Our seasons in Los Angeles are very different than in other parts of the country. For the last few days, we’ve had a touch of autumn; but that doesn’t mean that there will be any consistency in the weather over the next six weeks or so. We might very well be in for a spell of hot, dry, windy weather—otherwise known as the Santa Ana winds. Or we could actually get some measurable (i.e., more than 1 centimeter) precipitation, though that is unlikely. It will probably get cooler in the evenings, or not.

One thing for sure: My left knee is aching, and I struggle slightly to rise from a sitting position. I’ve just taken some aspirin, which will probably help some. And I will probably get my flu shot sometime this week, because the flu season sets in fast whenever the weather gets cooler.

Although this has not been a particularly hot summer, it has been a humid one. Our humidity usually lasts only through July, but this year it has been virtually non-stop. We even got some slight drizzle yesterday and Friday. It would be nice if we had another wet winter, though the scientists who predict this sort of thing say that California will continue to have terrible droughts. This translates into terrible wildfires. Sigh!

 

 

“Nothing Gold Can Stay”

Fall Colors in Wisconsin

Here’s a short poem by Robert Frost about the brilliant gold leaves of a New England autumn. I miss them greatly: I went to college in New Hampshire, and in California there isn’t much brilliant foliage in the fall. The poem is entitled “Nothing Gold Can Stay.”

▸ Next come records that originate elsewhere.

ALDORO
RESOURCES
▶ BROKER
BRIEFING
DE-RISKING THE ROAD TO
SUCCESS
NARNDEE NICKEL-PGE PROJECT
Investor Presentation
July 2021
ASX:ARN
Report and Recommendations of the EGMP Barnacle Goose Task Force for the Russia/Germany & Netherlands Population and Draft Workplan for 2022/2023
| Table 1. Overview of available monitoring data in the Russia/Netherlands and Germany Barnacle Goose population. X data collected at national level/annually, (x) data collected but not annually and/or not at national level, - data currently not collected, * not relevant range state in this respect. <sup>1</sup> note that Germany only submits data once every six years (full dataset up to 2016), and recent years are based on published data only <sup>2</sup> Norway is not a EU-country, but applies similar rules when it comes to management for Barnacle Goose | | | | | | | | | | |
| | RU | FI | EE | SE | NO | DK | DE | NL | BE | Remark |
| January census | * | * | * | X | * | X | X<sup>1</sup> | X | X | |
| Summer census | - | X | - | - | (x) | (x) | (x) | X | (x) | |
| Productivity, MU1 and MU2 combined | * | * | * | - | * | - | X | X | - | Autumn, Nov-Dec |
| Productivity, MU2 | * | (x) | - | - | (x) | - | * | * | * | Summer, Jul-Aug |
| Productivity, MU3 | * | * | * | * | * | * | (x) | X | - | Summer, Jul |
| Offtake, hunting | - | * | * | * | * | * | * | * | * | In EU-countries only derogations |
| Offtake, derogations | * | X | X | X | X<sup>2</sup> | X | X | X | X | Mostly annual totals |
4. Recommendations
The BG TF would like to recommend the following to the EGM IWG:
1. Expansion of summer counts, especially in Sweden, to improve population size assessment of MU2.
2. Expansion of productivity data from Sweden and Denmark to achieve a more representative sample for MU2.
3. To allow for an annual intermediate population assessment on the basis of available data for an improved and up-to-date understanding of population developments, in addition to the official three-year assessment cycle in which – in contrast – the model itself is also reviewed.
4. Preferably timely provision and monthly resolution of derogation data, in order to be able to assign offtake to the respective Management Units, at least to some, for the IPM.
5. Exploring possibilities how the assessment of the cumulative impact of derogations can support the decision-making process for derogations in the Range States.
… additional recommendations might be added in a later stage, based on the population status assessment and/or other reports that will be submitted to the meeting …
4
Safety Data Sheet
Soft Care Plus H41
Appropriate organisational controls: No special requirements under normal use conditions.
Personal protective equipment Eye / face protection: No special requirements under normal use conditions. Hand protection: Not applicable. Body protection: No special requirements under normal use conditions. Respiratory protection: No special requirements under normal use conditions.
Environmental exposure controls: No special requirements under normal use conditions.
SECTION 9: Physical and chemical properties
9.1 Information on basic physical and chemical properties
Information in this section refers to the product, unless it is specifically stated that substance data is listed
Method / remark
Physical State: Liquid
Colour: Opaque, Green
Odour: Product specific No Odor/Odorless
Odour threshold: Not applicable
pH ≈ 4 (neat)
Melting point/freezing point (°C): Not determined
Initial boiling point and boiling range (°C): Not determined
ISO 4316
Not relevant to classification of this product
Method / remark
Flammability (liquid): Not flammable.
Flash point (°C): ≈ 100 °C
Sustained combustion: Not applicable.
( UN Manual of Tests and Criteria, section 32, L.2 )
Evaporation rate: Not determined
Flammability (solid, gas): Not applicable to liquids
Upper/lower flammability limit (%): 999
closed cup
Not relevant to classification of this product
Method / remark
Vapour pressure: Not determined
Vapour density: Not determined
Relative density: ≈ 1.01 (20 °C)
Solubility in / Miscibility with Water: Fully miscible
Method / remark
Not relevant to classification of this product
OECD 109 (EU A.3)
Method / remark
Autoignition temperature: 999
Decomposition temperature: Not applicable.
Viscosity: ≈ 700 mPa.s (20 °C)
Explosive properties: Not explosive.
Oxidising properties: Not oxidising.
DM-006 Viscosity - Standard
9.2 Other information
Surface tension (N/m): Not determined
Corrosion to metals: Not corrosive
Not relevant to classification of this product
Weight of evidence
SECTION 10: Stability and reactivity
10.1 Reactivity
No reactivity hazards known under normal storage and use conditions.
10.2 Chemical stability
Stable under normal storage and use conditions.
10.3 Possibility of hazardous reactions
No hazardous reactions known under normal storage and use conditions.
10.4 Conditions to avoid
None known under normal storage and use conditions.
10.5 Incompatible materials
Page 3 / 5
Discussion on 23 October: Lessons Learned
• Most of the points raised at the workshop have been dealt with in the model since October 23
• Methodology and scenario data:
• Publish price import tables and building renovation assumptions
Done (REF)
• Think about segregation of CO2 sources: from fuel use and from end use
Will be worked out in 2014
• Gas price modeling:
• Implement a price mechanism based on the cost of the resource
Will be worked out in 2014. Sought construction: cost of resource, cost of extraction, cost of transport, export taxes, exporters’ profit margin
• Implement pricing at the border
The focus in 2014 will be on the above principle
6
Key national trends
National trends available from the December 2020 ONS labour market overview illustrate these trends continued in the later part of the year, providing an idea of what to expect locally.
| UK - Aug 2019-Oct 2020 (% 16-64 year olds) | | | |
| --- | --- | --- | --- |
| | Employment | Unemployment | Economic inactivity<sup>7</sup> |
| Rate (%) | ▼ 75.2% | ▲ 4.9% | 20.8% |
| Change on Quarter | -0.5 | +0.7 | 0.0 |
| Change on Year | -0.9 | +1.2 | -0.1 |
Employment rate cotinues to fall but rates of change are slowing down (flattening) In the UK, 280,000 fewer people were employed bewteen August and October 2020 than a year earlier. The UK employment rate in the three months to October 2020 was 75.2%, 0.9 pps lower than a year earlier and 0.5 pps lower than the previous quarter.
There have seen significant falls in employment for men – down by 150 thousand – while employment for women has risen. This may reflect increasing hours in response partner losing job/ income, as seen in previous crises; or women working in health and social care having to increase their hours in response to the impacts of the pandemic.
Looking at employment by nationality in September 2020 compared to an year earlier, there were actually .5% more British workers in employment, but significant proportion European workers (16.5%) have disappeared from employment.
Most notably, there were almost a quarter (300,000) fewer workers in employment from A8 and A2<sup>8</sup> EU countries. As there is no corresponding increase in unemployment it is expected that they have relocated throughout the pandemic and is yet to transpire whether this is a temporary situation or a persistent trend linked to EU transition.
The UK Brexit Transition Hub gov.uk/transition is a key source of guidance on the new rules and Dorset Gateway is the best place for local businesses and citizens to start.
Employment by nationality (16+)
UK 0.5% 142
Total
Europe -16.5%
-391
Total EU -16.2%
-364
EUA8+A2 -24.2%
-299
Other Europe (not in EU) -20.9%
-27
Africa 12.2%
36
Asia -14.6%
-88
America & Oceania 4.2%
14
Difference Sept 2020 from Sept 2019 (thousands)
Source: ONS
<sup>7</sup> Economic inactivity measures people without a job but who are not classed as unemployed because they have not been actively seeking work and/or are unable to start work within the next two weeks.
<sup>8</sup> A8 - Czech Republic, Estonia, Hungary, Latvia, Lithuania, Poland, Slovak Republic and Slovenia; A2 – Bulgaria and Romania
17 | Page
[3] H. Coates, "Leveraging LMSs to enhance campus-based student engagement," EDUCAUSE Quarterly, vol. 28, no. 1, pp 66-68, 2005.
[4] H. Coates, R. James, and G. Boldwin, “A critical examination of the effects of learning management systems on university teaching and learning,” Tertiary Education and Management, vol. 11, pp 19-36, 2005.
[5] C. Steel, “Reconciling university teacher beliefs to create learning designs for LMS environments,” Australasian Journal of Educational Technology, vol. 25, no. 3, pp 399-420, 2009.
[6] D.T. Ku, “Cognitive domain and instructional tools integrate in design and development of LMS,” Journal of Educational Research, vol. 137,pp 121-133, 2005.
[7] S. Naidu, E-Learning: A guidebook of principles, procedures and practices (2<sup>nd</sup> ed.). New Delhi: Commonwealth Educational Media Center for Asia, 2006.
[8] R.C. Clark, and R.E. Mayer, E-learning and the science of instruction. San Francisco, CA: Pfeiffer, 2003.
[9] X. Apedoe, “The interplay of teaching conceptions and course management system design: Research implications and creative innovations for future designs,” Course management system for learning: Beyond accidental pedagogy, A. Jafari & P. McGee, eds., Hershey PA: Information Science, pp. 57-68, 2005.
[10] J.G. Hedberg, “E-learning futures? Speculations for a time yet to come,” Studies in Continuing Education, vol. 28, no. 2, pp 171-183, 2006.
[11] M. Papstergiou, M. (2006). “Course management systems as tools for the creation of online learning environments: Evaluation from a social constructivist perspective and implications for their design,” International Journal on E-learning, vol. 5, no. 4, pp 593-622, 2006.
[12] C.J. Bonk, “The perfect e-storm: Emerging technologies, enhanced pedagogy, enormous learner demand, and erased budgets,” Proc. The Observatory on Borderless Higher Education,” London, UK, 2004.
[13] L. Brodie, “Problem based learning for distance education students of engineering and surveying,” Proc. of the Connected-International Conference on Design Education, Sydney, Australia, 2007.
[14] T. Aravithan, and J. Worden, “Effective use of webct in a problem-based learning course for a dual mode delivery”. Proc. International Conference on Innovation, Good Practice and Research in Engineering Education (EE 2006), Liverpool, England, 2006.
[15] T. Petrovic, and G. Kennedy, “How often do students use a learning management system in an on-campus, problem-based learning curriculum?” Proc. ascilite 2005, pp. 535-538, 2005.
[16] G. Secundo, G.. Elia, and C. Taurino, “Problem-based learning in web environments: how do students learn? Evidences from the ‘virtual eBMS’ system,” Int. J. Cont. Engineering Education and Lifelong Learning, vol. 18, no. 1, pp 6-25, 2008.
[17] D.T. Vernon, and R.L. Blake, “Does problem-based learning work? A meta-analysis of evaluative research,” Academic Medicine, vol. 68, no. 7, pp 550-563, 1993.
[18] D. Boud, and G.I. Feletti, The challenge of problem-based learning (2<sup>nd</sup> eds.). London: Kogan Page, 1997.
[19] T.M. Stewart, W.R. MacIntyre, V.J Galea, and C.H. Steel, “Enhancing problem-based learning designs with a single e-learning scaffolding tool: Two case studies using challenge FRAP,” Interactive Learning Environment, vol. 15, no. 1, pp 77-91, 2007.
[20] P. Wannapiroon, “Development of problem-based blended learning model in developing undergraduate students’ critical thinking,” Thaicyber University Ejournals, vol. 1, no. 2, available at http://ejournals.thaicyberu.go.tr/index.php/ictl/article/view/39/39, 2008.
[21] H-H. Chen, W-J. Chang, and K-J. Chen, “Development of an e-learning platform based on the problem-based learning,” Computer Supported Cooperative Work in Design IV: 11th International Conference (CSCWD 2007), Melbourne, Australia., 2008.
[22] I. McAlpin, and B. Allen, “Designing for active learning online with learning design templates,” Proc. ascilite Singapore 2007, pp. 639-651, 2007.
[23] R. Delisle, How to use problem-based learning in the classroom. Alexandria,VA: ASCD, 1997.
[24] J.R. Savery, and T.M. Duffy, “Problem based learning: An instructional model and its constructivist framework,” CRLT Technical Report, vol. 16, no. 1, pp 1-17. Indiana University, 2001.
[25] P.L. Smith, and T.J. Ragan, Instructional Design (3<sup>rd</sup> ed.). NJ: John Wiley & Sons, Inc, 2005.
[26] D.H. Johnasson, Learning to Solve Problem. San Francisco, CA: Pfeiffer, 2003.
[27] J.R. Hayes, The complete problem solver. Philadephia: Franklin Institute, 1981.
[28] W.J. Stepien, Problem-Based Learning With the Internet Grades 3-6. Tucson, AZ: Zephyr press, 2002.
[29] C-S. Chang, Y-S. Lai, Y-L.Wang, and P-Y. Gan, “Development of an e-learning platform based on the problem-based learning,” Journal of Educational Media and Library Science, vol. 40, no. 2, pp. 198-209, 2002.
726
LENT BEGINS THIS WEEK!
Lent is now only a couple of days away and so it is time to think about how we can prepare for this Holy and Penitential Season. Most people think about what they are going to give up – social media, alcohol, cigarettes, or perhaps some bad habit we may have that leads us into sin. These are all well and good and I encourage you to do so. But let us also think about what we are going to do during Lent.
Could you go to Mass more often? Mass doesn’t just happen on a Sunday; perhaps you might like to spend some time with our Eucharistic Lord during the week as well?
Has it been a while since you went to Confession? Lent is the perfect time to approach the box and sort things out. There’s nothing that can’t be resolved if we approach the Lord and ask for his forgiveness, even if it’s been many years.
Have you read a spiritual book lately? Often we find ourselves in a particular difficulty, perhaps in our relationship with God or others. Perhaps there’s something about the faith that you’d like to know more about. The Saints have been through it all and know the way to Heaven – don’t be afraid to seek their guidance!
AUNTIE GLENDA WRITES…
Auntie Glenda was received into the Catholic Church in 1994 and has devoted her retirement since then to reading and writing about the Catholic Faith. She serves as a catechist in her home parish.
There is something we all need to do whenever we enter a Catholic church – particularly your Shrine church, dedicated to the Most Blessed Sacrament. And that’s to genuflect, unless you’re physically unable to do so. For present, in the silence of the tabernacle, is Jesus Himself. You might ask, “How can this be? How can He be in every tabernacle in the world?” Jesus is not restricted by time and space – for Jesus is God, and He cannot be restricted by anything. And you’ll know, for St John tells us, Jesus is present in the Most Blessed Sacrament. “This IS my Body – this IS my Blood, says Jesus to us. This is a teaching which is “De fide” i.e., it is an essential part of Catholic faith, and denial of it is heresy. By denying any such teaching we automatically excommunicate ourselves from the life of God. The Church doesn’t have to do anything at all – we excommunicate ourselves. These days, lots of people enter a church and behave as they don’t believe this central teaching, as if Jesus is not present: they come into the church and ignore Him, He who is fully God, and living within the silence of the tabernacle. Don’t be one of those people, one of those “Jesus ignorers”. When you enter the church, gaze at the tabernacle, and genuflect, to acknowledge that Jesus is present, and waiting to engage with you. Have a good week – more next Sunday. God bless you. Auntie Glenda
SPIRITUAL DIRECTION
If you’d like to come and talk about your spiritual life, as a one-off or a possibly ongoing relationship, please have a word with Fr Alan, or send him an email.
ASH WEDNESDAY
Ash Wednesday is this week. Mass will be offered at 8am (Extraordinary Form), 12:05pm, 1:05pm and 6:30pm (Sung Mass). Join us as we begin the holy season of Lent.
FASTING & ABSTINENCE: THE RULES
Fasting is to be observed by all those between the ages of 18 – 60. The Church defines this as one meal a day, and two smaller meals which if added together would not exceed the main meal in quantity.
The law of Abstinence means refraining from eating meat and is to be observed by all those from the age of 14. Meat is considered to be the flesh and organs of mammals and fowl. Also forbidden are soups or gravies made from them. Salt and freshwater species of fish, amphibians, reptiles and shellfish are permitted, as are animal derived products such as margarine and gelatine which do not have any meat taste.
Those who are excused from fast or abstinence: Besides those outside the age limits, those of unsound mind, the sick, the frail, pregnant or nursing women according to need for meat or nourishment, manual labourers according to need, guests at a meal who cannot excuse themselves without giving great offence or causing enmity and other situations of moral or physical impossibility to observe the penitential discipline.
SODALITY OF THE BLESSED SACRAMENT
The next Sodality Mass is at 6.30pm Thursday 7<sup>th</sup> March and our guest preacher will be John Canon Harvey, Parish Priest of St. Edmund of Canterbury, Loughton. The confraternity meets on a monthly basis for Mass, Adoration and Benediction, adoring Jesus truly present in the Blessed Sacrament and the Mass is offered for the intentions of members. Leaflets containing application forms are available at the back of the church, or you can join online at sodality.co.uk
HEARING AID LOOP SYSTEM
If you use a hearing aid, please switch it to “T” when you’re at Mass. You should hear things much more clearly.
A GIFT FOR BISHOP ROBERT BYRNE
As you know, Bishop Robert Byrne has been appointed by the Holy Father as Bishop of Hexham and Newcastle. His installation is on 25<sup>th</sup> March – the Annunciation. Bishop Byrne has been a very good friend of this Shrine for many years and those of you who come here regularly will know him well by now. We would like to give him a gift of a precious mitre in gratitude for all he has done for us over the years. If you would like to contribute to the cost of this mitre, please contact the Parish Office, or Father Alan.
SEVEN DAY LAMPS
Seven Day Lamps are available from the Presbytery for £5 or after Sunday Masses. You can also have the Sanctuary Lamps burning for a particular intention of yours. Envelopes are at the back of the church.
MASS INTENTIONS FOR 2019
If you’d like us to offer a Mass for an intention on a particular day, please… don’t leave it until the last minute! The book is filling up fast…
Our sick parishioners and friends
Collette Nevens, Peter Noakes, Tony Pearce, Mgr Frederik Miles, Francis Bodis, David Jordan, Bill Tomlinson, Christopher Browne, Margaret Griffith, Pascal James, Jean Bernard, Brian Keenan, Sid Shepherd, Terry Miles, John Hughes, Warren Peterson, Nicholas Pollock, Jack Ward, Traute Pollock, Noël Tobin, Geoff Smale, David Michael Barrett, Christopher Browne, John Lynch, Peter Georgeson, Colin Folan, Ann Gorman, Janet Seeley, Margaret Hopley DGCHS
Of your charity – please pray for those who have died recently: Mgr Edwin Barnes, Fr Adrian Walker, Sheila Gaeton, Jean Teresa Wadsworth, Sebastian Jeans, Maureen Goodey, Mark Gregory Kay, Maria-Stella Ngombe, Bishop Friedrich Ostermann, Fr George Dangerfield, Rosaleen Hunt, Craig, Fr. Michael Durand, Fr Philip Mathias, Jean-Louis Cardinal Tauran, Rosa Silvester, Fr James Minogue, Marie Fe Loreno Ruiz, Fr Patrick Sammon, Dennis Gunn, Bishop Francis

Nature’s first green is gold,
Her hardest hue to hold.
Her early leaf’s a flower;
But only so an hour.
Then leaf subsides to leaf.
So Eden sank to grief,
So dawn goes down to day.
Nothing gold can stay.

An Autumn Wonderland

The Farina Family Diner in Queechee, Vermont

As my vacation gets closer, I start daydreaming of being able to visit a beautiful country while being away from the constant pressures of work.It has been a hot several weeks in Los Angeles, capped off by the time we spent in a subtropical Hollywood during Labor Day Weekend. It would be a pleasure to not have to worry about the placement of fans in our uninsulated apartment at night. And then, by the time we return, it will start getting darker sooner—which means cooler nights and less heat build-up in the walls and attic.

I remember my four years as a student at Dartmouth College in Hanover, New Hampshire. It was around this time of year I would take the train and bus from Cleveland to Hanover, only to arrive in an autumn wonderland of cool weather, tangy apple cider, leaves turning colors, and a kind of crispness in the air that does not exist in Southern California.

Shown above is a place Martine and I stopped for lunch during our New England trip in 2005. (I hope it’s still there. The food, as I recall, was good.)